Jones reveals to us through the eyewitness accounts of those who were victimized by these atrocities the frightening normalness of people who perpetrate evil.

Jones explains it this way: “When you read genocide studies you find that most murderers also did many nice things: walked the family dog, baked cookies, gave gifts, helped a friend in need or played with their children just before or after they committed atrocities.”

Alexander Solzhenitsyn, someone Jones references, spent years in the Soviet gulag and said of captors, “Where did this wolf-tribe appear from among our people? Does it really stem for our own roots? Our own blood? It is our own. And just so we don’t go around flaunting too proudly the white mantle of the just, let everyone ask himself: ‘If my life had turned out differently, might I myself not have become just an executioner?’ It is a dreadful question if one answers it honestly.”

Solzhenitsyn is identifying about himself and his countrymen what I have come to understand about my own self, friends, and family: we are all capable of justifying and committing extreme evil under the right circumstances.

‘It Can Happen Anywhere’

Understandably, this doesn’t sit well with most people. No one wants to believe good people are capable of doing or supporting horrible things; especially that they themselves are capable of doing such things. But history tells us it’s true. Consider this quote Jones offers from historian George Kren and psychologist Leon Rappaport based on their work on genocide:

What remains is a central, deadening sense of despair over the human species. Where can one find an affirmative meaning in life if human beings can do such things? Along with this despair there may also come a desperate new feeling of vulnerability attached to the fact that one is human. If one keeps at the Holocaust long enough, then sooner or later the ultimate truth begins to reveal itself: one knows, finally, that one might either do it, or be done to. If it could happen on such a massive scale elsewhere, then it can happen anywhere; it is all with in the range of human possibility…

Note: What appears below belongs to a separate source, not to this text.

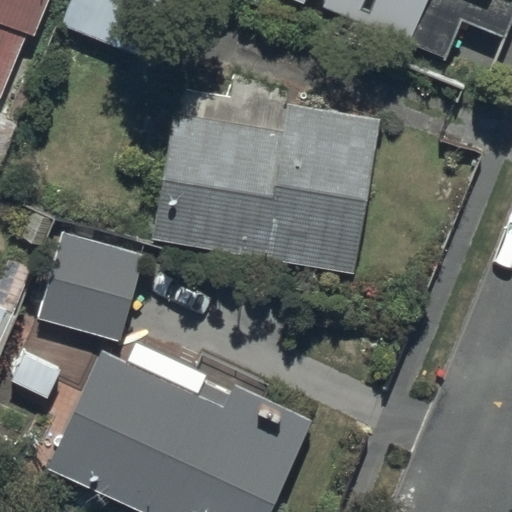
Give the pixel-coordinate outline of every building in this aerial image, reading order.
[(0,0),(0,90),(26,26),(33,29),(44,0),(0,0)] [(156,0),(69,0),(61,19),(136,50),(156,0)] [(461,14),(503,31),(511,7),(511,0),(323,0),(322,3),(445,53),(461,14)] [(153,234),(353,269),(380,114),(288,98),(283,128),(174,110),(153,234)] [(0,148),(14,119),(0,112),(0,148)] [(39,312),(119,335),(143,251),(63,228),(39,312)] [(225,403),(103,346),(49,461),(159,511),(266,511),(311,416),(235,381),(225,403)] [(60,367),(25,350),(12,375),(47,393),(60,367)]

Kren and Rappaport leave little room for hope in their assessment of humanity. They are right. Save for the grace of God, all of us can find a justification for keeping an aborted baby alive to better procure the brain by cutting through the child’s face. Even writing that sentence causes a reflexive gut-check deep in my soul, but my pro-choice friends seem to stomach the horror of this with little or no effect.

A Few Explanations

One explanation for this lies in our incredible capacity for willful ignorance. Support for mass ignorance is well-documented, but probably none more so than on the Germans who knew about the neighboring death camps and did nothing.

For the past 40 years the abortion industry has systematically chipped away at our national sense of decency.

Another explanation comes from mass, systematic desensitization. For the past 40 years the abortion industry has systematically chipped away at our national sense of decency and left us with a moral penury that now concludes, without reservation, that taking the life of one’s child is no big deal.

I’m old enough to remember the zealous outrage ’80s feminists had because conservatives dared to suggest women would ever be so cavalier and callous as to treat abortion as a form of birth control. Yet here we are today with killing one’s unborn child on demand as a woman’s right. It is no accident.

The abortion industry, specifically Planned Parenthood, with a skilled slight of hand, has distracted the general public from being too curious about the mechanics of abortion. They’ve done this brilliantly through mass manipulation, by creating “rights” where there are none (women do not have a right to government-provided birth control and tampons), exploiting women’s fears, viciously pillorying the opposition, and raking in a tidy sum along the way.

Most importantly, Planned Parenthood and its ilk have hit upon what murderous regime leaders have known for centuries: normal, good people will believe and justify anything under the right circumstances.